I say this in the kindest, warmest way possible: we are all BSing our way through life, hoping that it turns out pretty okay in the end.
I find myself time and time again having a mental breakdown because I think I’m not planning my future accordingly, and then I remember: what’s meant to happen to me is going to happen to me, regardless of what I try to do to stop it.
I think the best thing we can do is just embrace the chaos with our arms wide open.
In doing so, we’re giving ourselves the power to tackle any problem that may come our way, because we are going to embrace the fact that not everything in life is seamless and perfect, rather it's messy and complicated. But that’s what makes it so much better in the end.
At some point, amidst all the mess and jumbles that life may throw our way, we make something beautiful out of it. I’m a strong believer that there is always a silver lining to every shitty situation.
Early adulthood is a really difficult time.
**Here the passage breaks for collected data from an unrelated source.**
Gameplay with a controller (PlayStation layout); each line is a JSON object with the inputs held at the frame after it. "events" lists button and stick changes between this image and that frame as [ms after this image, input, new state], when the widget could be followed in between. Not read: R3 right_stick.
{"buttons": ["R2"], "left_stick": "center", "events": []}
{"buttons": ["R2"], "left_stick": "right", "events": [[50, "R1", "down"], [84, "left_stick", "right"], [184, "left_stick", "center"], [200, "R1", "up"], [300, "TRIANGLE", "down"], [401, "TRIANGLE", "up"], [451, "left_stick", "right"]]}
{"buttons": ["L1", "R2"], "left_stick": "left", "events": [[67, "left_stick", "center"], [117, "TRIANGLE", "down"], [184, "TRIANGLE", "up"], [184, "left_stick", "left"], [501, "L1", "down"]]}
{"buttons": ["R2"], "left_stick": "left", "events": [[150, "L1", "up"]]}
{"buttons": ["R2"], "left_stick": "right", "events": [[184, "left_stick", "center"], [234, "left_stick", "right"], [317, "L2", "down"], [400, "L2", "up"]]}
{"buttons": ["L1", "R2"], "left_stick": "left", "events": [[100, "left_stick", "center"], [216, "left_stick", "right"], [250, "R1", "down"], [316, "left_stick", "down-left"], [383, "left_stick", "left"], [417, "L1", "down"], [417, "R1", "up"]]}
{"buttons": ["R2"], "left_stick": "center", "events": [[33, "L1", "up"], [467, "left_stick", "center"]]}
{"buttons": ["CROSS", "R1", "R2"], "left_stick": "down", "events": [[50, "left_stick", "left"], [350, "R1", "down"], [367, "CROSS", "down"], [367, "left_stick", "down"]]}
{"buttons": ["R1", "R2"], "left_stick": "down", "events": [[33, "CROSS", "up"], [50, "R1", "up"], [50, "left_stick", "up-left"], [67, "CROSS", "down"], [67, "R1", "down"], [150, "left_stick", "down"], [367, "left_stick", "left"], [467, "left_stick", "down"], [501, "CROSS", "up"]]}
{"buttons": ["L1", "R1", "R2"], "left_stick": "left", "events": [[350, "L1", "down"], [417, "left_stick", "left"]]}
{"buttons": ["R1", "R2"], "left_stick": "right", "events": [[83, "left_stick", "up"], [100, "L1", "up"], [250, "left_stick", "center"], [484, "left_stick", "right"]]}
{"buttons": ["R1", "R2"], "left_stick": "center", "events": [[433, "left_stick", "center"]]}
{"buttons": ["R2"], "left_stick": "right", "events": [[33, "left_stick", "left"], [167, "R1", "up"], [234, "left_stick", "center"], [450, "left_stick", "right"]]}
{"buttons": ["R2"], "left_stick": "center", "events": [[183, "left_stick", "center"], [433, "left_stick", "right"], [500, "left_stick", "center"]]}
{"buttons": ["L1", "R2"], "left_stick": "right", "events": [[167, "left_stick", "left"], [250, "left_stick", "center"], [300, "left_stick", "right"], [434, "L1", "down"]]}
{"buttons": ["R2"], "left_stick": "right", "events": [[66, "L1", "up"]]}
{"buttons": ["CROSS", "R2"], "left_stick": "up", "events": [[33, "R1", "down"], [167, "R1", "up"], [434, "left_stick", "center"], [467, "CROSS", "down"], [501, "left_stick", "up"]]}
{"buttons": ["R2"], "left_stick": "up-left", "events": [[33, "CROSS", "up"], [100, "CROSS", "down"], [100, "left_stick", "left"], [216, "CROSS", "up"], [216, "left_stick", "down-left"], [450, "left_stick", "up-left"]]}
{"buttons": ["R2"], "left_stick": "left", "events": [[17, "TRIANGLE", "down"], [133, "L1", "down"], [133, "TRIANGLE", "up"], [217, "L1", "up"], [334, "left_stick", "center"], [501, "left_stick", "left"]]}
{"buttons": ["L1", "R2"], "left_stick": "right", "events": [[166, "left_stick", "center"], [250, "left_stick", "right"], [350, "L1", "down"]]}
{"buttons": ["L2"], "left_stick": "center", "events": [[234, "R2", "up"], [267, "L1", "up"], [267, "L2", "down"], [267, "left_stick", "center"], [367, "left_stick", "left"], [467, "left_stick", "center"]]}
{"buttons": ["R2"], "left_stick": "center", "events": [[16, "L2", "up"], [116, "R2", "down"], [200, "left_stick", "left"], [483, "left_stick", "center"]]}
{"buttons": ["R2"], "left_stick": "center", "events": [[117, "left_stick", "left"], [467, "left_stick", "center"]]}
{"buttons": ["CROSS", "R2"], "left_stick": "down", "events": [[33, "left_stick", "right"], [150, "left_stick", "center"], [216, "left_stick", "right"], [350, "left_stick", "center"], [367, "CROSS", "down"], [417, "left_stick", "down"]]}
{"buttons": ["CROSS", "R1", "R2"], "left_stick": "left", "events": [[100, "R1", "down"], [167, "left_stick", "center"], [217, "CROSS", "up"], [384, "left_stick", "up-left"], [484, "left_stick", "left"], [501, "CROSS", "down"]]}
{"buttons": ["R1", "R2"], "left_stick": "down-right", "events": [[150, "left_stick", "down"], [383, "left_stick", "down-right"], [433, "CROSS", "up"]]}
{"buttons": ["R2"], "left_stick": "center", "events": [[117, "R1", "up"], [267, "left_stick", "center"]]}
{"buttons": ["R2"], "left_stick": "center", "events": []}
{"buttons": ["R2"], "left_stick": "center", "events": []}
It’s a time where we are letting go of our childhoods and trying to prepare ourselves for the horrors of adulthood. We hear it all the time, from very early on: “never grow up”, “being a child is the best”, “it all goes by so quickly, enjoy every moment”.
All of these saying resonated with me so much, that I’ve actually legitimately feared growing up. I didn’t want to let go of my youth.
Except, I’m still young, and I still have so much more growing up to do. I still have so many more mistakes I am going to make, and that many more lessons that I’m eager to learn.
I need to keep in mind that although I am quickly rounding the corner into the next chapter of life, no one truly has the handbook on how to live it.
We are all just cleaning up the messes that life dumps into our laps, and that’s okay!
I guess what I’m getting at is that we all need to remember to take a deep breath, and enjoy the chaos. We only get one life to live!